Officer cleared in 2017 Morrisburg O.P.P. station shooting

MORRISBURG – Ontario’s Special Investigations Unit has cleared an SD&G O.P.P. officer in the December 2017 shooting death of Babak Saidi outside the Morrisburg O.P.P. detachment.

In his decision, SIU Director Tony Loparco concluded the two officers involved in a fight with the 43-year-old Saidi outside the Fifth Street West detachment were justified in trying to arrest him and that the subject officer’s actions were warranted to protect their lives.

Saidi was at the police station Dec. 23, 2017 to sign in as part of conditions for a prior conviction. Police had planned to arrest him at the detachment in relation to a threat on Dec. 20, 2017, where a salesman claimed they had been threatened at knife point. Loparco concluded that the arrest that day was justified.

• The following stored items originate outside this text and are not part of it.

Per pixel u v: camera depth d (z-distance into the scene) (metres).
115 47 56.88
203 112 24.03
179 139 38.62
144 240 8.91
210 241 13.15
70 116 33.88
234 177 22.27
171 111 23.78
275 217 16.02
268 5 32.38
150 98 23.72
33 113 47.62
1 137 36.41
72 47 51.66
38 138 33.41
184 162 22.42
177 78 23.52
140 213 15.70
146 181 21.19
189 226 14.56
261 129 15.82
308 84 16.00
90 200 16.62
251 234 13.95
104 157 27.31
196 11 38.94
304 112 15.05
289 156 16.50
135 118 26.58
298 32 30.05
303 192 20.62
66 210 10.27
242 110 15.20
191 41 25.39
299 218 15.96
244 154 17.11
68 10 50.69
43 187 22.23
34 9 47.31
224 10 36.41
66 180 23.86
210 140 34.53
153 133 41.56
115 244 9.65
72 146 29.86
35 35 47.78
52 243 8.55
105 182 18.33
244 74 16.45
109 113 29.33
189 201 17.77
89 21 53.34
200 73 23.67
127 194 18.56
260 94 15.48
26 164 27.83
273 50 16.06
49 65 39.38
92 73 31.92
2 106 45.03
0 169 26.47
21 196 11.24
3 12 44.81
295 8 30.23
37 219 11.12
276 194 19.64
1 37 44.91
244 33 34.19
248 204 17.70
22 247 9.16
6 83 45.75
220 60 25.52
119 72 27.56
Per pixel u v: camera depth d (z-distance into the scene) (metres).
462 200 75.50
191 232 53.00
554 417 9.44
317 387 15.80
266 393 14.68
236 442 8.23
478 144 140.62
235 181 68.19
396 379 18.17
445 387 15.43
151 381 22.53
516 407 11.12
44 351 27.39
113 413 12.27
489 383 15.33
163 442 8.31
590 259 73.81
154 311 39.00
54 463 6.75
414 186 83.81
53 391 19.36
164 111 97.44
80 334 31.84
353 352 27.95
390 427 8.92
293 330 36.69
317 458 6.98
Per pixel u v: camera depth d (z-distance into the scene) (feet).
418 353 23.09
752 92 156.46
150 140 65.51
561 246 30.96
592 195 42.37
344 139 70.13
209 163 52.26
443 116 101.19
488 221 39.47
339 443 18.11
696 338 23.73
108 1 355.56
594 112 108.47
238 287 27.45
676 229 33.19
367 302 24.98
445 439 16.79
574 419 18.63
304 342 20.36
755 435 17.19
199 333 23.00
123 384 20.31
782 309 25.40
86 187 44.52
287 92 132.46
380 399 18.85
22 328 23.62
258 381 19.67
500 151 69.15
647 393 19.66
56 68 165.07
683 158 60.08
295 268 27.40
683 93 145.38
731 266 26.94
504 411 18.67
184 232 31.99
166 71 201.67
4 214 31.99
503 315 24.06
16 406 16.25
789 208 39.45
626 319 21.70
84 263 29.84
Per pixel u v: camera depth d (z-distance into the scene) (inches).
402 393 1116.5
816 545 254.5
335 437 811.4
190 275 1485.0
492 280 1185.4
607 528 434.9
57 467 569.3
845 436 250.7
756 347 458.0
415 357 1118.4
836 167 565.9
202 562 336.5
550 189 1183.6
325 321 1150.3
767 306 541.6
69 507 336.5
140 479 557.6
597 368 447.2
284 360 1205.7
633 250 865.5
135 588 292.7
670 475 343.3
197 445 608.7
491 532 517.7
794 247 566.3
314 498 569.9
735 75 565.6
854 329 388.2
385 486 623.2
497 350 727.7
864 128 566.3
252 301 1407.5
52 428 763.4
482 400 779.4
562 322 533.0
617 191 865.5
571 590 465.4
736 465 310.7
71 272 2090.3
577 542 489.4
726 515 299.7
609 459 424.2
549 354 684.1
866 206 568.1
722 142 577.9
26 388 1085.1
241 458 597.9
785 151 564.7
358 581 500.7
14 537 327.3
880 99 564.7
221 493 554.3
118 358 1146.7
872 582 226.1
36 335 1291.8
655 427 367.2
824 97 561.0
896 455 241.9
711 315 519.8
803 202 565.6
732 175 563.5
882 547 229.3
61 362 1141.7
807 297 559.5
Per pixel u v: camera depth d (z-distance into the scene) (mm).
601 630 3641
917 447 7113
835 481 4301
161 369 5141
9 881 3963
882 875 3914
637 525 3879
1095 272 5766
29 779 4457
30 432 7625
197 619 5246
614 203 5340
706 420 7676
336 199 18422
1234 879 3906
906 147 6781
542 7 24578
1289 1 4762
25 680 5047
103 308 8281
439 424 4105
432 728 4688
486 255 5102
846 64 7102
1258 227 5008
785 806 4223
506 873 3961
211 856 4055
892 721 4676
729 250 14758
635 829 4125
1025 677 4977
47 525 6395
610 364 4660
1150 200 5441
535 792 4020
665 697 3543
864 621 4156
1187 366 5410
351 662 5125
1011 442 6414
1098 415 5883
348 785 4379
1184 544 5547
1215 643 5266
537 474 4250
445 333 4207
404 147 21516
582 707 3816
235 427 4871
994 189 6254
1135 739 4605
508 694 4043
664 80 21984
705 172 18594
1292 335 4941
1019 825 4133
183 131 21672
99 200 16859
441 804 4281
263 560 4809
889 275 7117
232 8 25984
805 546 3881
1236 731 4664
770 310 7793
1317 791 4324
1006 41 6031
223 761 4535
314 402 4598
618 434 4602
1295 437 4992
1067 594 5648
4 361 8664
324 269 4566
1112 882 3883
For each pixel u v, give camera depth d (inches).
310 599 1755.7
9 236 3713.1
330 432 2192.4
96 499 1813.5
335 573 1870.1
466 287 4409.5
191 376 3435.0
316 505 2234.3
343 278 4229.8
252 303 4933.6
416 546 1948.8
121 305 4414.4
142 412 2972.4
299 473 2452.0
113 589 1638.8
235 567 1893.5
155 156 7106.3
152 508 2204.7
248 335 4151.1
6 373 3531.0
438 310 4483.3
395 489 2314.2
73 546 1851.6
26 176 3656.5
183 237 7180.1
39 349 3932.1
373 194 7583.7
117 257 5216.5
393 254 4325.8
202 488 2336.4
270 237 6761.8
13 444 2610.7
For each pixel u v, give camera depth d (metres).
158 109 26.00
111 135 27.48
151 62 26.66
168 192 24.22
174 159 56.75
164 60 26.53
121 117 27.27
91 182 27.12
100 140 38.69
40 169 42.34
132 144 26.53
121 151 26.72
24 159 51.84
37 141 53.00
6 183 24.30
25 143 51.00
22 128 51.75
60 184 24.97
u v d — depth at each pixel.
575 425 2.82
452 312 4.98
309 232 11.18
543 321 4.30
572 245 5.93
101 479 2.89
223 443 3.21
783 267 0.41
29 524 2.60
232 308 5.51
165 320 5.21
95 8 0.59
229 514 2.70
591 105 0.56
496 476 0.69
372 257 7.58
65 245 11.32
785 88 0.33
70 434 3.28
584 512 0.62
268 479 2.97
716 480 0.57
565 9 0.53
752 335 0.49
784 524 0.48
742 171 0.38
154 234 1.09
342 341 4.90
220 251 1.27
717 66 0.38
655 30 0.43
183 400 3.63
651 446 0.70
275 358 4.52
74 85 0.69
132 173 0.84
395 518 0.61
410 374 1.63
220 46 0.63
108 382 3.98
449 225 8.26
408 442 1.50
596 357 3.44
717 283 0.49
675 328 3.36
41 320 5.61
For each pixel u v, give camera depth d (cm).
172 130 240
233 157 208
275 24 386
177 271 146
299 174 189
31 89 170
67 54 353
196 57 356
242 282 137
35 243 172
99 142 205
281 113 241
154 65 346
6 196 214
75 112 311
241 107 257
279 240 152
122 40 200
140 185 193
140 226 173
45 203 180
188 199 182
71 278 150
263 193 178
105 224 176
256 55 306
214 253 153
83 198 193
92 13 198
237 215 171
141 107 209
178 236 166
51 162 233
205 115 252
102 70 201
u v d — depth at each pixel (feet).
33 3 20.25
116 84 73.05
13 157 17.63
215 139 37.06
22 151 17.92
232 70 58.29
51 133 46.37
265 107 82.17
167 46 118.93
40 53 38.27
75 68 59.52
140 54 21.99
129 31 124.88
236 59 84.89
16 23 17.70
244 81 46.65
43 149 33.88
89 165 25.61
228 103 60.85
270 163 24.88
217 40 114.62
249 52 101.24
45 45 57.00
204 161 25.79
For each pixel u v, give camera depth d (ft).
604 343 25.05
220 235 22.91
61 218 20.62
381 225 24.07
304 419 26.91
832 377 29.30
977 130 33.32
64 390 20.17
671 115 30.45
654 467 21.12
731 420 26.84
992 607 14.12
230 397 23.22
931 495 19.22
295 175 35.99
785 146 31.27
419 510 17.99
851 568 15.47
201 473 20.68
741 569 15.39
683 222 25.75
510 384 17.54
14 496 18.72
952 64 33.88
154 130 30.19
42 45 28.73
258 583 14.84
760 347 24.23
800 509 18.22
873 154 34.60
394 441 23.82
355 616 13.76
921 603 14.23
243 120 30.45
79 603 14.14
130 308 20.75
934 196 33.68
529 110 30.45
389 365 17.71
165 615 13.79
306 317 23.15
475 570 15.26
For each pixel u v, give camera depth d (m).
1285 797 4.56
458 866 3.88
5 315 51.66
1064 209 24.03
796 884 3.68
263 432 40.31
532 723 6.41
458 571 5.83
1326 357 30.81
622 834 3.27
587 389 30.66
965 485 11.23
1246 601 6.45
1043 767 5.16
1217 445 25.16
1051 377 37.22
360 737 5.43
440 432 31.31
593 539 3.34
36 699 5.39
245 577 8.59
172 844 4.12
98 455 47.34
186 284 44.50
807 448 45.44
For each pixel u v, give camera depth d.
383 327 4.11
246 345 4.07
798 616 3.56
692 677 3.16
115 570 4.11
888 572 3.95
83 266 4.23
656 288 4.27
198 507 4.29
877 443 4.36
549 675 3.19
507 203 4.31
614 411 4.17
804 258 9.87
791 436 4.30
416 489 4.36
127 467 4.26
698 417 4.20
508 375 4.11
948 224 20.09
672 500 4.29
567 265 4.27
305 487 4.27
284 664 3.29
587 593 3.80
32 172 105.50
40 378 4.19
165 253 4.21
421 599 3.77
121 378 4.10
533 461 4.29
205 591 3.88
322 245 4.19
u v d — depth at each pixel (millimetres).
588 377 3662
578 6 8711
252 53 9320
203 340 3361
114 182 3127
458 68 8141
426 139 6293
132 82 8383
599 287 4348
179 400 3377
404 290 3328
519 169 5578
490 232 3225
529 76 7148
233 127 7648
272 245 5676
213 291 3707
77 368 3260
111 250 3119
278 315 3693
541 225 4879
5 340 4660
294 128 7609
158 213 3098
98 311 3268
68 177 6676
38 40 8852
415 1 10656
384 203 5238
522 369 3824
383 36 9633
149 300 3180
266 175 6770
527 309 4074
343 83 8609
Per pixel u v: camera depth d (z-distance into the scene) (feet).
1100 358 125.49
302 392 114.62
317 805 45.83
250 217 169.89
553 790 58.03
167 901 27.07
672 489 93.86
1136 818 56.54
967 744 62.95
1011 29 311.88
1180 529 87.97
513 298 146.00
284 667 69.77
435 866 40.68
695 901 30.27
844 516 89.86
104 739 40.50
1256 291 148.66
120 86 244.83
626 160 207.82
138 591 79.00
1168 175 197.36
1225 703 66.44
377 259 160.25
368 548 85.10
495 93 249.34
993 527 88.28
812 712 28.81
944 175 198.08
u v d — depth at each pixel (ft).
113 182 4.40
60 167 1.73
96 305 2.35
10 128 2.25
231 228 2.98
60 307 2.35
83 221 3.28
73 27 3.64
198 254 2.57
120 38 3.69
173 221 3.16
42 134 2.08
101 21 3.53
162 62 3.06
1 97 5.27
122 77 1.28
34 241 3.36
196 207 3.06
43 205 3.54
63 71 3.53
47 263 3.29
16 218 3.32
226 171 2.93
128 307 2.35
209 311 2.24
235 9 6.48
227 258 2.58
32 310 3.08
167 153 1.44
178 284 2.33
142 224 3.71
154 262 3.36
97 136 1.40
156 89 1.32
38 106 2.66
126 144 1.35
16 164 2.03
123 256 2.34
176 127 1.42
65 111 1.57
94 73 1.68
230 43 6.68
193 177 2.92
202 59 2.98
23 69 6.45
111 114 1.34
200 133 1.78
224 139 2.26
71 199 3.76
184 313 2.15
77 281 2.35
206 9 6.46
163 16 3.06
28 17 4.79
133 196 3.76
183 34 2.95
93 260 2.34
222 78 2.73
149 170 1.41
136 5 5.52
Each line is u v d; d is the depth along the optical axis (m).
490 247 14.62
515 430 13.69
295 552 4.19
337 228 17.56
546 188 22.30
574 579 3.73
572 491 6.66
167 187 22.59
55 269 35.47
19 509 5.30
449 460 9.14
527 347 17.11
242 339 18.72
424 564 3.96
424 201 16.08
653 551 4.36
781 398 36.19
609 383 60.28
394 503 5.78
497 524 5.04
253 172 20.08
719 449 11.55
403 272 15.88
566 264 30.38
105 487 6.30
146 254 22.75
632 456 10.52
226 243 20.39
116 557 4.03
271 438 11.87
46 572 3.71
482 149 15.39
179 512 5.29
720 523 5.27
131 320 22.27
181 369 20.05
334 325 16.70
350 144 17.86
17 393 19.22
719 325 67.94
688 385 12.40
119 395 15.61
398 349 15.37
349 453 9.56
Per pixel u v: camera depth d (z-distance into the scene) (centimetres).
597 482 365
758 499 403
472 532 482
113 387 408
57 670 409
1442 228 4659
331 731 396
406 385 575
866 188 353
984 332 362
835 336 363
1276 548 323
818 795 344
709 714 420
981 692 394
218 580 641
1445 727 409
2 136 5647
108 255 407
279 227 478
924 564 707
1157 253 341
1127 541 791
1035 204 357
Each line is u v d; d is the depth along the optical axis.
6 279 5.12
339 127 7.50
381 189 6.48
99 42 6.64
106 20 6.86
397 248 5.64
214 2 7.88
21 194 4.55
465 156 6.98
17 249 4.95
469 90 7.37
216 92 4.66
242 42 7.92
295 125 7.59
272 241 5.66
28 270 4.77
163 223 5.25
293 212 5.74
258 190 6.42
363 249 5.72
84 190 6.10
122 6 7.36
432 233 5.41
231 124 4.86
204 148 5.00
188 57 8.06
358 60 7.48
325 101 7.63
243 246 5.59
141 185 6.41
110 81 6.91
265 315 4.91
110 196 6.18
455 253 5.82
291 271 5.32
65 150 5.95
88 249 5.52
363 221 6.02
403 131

After the two officers told Saidi they were going to arrest him, the man turned and went to walk out of the building. That’s when the subject officer of the investigation grabbed hold of Saidi’s arm to prevent him from leaving, believing he was going to flee. Saidi resisted, biting the officer. The officer then punched Saidi several times, trying to get him to release his hold.

All three tumbled out of the detachment doors and a fight started on the ground. In a rapid turn of events, the subject officer was cut after being struck in the head with his radio, the officer pulled his taser and fired, but the weapon had no effect on Saidi, who was then able to grab hold of the taser and fire it a second time, Loparco described in his report.

A nearby witness – the family friend who drove Saidi to the station – described the situation as a “very serious and violent wrestling match.”

That’s when the officer pulled his gun. Saidi then tried to grab the officer’s gun and the officer fired five times, striking the victim each time. Three of the wounds – two through the upper back on one through the right shoulder — proved to be fatal after striking vital organs and arteries.

Loparco’s report also addressed shooting the victim in the back. “While at first blush this may raise some question with respect to the justification of the shooting of the Complainant, it is without dispute, based on the video evidence, that the Complainant and the SO (subject officer) were involved in a struggle at the time that the SO discharged his firearm, and that the actions and position of the Complainant left the SO with few choices.” The two officers and Saidi were in a small building alcove and Loparco noted that the officer had few options because he could have risked shooting himself or could have had his gun taken away.

Loparco noted the time from when Saidi entered the detachment to sign in until the final shot was fired was less than two minutes (105 seconds).

The director described the whole situation as a “very violent, fast moving, adrenaline-pumping, and frightening situation, with both officers describing a fear both for their own lives and the lives of each other.”

Loparco concluded that he was “satisfied on reasonable grounds on this record that the actions exercised by the SO (subject officer), despite the tragic loss of life, fell within the limits prescribed by the criminal law and there are no grounds for proceeding with criminal charges in this case.”